Every day we navigate a space designed by others. Or, to be more precise, a series of spaces designed in specific ways to address specific situations: the path we take from our door to our destinations will follow a specifically designed path: roads, sidewalks, carparks, bus stops, benches. Everything. Everything we encounter impacts our life. Everything is an interface. In an ideal city, where designers, ux experts and architects are working together (and possibly with artists and philosphers too but I digress…), the final result is an environment where we are assisted in adopting effortlessly the most natural and logical solution to every situation.

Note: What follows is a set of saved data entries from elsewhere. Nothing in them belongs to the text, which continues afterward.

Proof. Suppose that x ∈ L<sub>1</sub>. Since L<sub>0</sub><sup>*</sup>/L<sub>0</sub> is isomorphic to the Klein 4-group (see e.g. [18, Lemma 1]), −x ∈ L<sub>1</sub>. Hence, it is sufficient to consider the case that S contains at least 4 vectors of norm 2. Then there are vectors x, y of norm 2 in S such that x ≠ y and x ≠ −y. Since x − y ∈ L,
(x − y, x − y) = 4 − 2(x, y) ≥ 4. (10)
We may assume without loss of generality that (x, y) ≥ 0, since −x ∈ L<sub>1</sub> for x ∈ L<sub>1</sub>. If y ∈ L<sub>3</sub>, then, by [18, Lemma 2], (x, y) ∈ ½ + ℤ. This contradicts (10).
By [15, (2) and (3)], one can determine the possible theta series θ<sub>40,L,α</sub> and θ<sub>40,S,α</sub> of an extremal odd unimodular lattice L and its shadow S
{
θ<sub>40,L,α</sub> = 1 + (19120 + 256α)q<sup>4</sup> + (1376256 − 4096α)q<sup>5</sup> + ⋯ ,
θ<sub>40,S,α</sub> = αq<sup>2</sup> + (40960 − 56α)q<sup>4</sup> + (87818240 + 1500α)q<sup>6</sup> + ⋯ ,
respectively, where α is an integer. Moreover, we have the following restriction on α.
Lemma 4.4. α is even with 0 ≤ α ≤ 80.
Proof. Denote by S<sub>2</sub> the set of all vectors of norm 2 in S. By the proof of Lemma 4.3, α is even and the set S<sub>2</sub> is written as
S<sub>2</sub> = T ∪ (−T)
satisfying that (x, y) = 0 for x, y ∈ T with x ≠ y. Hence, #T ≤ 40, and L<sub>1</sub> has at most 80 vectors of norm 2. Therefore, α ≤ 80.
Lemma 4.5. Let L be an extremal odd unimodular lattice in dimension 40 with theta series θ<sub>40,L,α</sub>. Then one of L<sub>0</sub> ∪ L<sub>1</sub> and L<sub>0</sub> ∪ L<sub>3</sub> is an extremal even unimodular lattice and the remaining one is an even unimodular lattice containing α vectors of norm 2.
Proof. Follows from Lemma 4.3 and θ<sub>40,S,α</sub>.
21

Let’s imagine the following scenario, in example:
When designing a bus stop in sunny Rome, it makes perfect sense to have a bench available nearby; similarly it makes sense to have the the waste bins not too far.
One can easily imagine a person leaving home with their trash on their way to work. So, the ideally designed space is a bus stop, with a bench, with waist bins nearby.
Now take these ingredients and apply them in the roman way: you place the bins IN the bus stop; you place the bench right IN FRONT of the waste bins.
Bus cannot stop on the side of the road, causing traffic jams. People waiting for the bus cannot use the bench without being exposed to the constant opening and closing of the bins, and they are in the way of people disposing of their trash, who are of course a nuisance for those who are there just waiting for the bus.
Additionally, the bus stop in Rome operates on demand: people waiting at the bus are supposed to show themselves to the bus driver and signal with the arm that they want the bus to stop. The waste bins make them almost invisible to the driver and make accessing the bus a dangerous (and often stinky) odyssey.
The overall user experience is a disaster and all this happens because everything in this scenario has been set with a complete ignorance of the the simplest principle of design.